The famous inventor Thomas Edison was duped by the billet reading tricks of Reese and stated he was "neither a medium nor a fake".

Psychical researcher Eric Dingwall who observed Reese in New York City claimed to have discovered his cheating methods. According to Dingwall, the exploits of Reese were "not worth any serious scientific consideration" and he came into contact with the sealed notes. Walter Franklin Prince also observed Reese's method of sleight of hand.

The controversy surrounding Reese led The New York Times journalist Edward Marshall to write two articles in November, 1910 with illustrations and suggested methods of how Reese performed his tricks. His tricks were also exposed by magician Samri Frikell who replicated his feats.

In 1920, in a letter to Arthur Conan Doyle, magician Harry Houdini wrote that during a séance he had observed Reese's tricks. Houdini noted that Reese had managed to deceive Edison, Judge Rosalsky and many others who were inexperienced in magic trickery. Houdini commented that "Reese knew who I was, when I called for a sitting, and I will say that, of all the clever sleight-of-hand men he is the brainiest I have ever come across".

==Aftermath==

Magic historians consider Reese to have been an expert mentalist.
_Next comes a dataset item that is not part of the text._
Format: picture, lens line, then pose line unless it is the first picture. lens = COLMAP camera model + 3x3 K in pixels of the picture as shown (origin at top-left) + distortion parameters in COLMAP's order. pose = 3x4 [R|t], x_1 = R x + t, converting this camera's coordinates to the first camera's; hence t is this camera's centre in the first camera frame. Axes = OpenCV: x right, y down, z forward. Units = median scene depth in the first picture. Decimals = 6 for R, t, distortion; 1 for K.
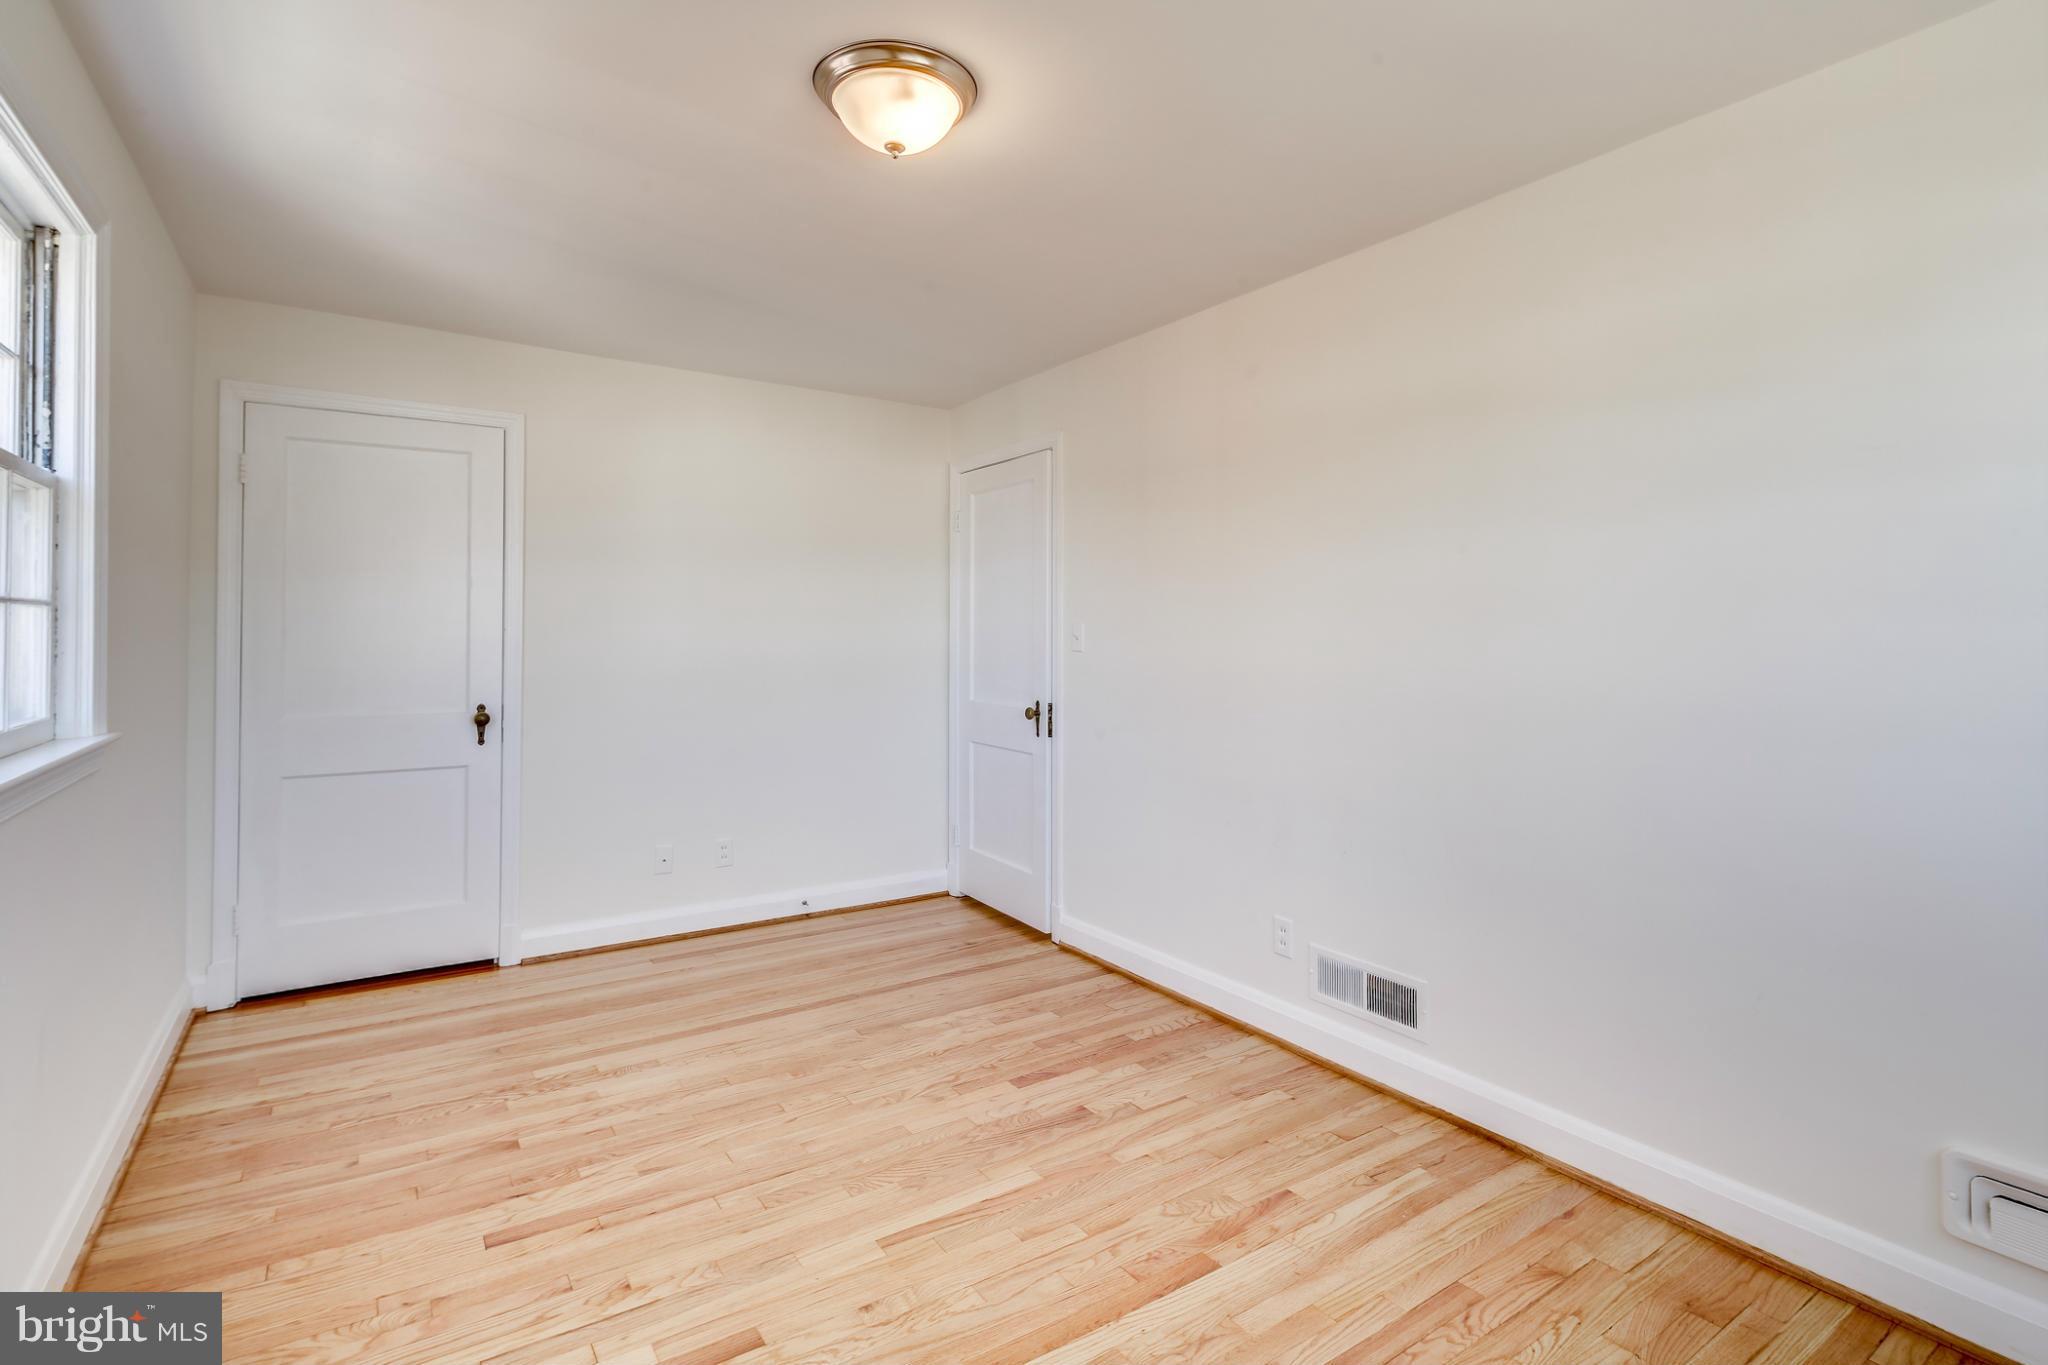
lens RADIAL K [[985.7, 0, 1026.7], [0, 985.7, 603.2], [0, 0, 1]] dist [0.002399, -0.001409]
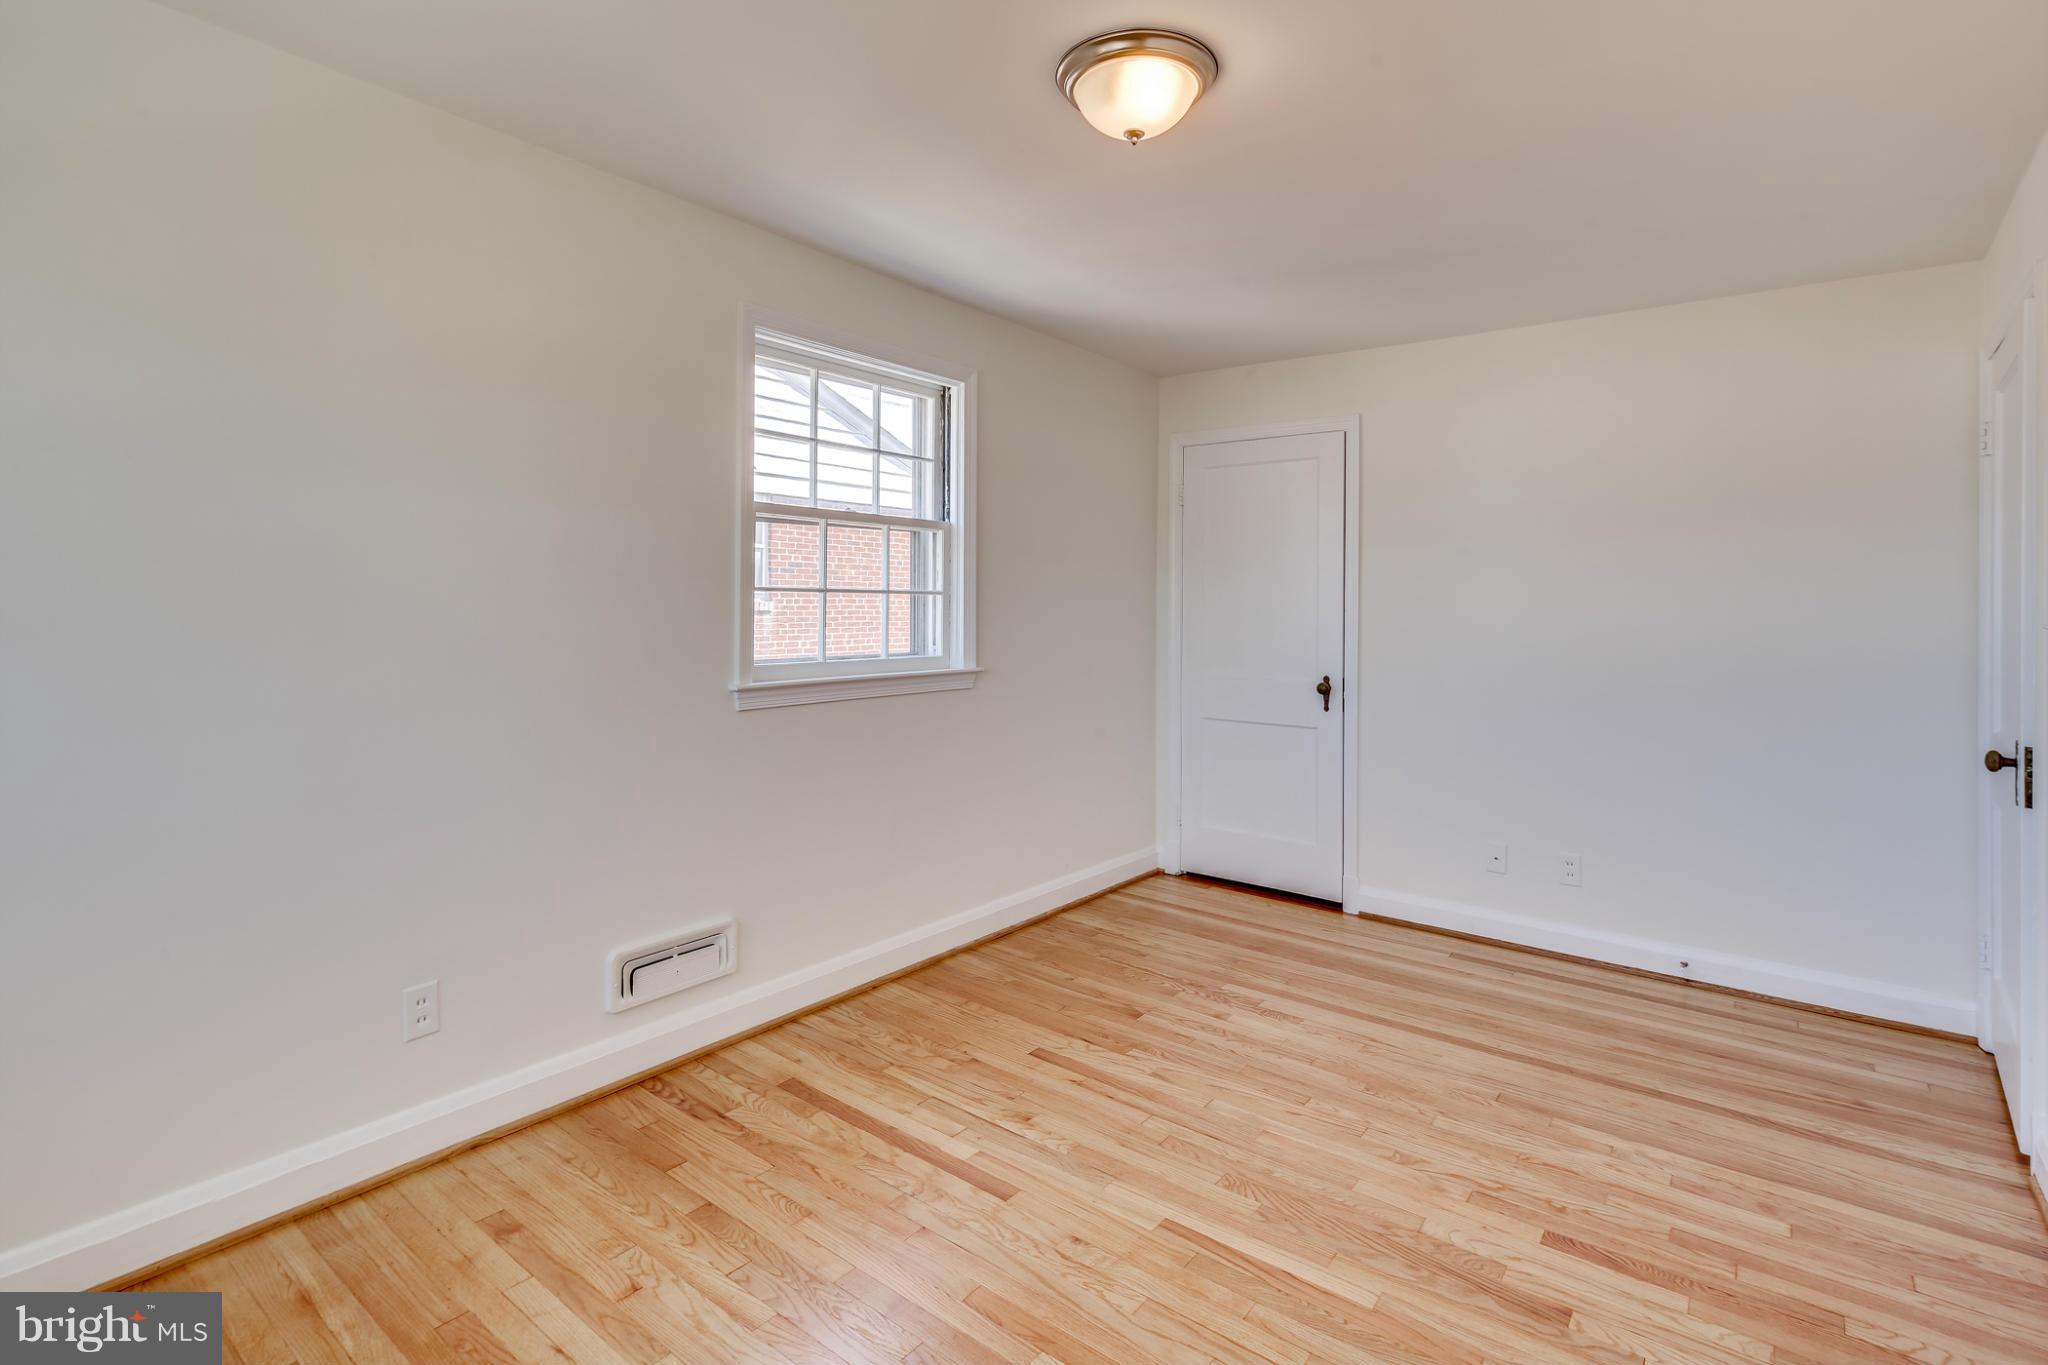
lens RADIAL K [[988.9, 0, 1020.9], [0, 988.9, 572.5], [0, 0, 1]] dist [0.003660, -0.002270]
pose [[0.312169, -0.029942, -0.949555, 0.590511], [0.016072, 0.999527, -0.026234, 0.009218], [0.949891, -0.007072, 0.312502, 0.415666]]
In 1938, magic historian John Mulholland noted that "Reese was extraordinarily clever in misleading and confusing his subjects regarding what really happened... he was an extraordinary sleight-of-hand performer; certainly nothing more.” In 1950, magician Joseph Rinn revealed the billet reading tricks of Reese.

Science writer Martin Gardner wrote that Reese was an expert mentalist no different from stage magicians of the period such as Joseph Dunninger but managed to fool a number of people into believing he was a genuine psychic. The most detailed account at exposing his tricks (with diagrams) was by mentalist Theodore Annemann.